The store's window is crammed with meat and cheese, and three of its walls are covered with almost nothing but pasta: fresh, dried, frozen, filled, all storemade, all more than good. There is a case full of tiny stuffed peppers, olives, and other antipasti; they also carry crusty Italian bread. There are towers of sauce behind the counter, including a spectacularly unctuous walnut sauce that marries well with their plain cheese ravioli.
Can you see my problem? I'm supposed to provide a recipe here, and I don't think anyone needs me to tell them how to boil water, then put pasta in it. At least I hope not. Thankfully Russo's tender, milky mozzarella provided a solution. No, I'm not making mozzarella sticks, which are way too redolent of the bars of my misspent youth, but mozzarella (often, on menus, "mozza") en carrozza.
After checking with the 3,000 or so Italian cookbooks I happen to have around my apartment, I was forced to conclude that there was nothing even approaching a standard recipe for what is, in its essence, a fancied-up grilled cheese sandwich; there wasn't even a standard name. (In one otherwise unmemorable restaurant I visited in south Florida, it appeared on the menu as "matzoh & carosa.") The recipes I checked featured Italian bread, bastone bread, sandwich bread, marina sauce, cream sauce, no sauce, deep-fried, shallow-fried (in canola oil, in olive oil, in butter and oil). And I have not even begun to address the capers and/or anchovies question.

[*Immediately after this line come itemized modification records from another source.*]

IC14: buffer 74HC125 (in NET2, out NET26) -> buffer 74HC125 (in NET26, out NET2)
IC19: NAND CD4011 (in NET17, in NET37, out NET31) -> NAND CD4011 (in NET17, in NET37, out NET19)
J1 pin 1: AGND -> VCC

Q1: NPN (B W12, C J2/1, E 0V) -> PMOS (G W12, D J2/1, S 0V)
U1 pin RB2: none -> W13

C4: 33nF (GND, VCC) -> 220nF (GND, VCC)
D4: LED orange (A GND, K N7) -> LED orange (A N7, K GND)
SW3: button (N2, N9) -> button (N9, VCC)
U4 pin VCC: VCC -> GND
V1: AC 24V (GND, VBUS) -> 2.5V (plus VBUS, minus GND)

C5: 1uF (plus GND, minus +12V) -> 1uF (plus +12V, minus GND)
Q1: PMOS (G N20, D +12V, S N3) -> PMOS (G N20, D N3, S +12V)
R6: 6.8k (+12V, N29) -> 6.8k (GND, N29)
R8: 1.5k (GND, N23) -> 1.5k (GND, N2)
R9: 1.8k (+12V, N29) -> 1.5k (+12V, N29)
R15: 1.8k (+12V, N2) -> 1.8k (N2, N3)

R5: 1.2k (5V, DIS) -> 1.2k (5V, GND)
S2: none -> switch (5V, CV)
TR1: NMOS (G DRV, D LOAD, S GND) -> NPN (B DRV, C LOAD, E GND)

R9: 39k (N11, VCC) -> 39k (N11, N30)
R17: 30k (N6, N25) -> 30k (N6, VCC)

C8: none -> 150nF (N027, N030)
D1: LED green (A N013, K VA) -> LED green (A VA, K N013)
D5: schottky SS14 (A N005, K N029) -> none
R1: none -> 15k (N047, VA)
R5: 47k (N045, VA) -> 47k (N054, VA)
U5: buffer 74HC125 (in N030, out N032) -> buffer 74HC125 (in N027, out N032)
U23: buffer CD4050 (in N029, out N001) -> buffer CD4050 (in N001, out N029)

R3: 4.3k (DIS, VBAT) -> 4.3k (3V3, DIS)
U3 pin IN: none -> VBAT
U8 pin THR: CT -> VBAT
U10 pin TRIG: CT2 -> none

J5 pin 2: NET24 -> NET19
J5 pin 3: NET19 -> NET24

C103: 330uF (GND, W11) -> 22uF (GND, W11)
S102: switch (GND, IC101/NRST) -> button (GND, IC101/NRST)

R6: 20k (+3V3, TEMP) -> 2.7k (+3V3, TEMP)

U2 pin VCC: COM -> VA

I decided to go with Pepperidge Farm Sandwich Bread, as I think its texture prevents the cheese from escaping the confines of the carriage (carrozza). Usually I prefer unsalted mozzarella, but the slightly drier and firmer salted variety works better here. As for the sauce, here is where the anchovy and caper problem is addressed. The problem for me is that I like them, but some people that I cook for don't, so I decided to sneak them in, not in the sandwich itself, but in the accompanying sauce, which will not be a marinara, but Russo's briny puttanesca, which is rich with tomatoes, olives, and basil, as well as anchovies and capers, but so subtly that even the haters won't notice.
You can certainly substitute generic mozzarella and even a good jarred marinara, but do stroll over to Russo's sometime, even if it's just to get warm, runny mozzarella to pull apart, stuff in a hunk of torn-off bread, and eat while strolling through a neighborhood that, thankfully, still has a little Italian left in it.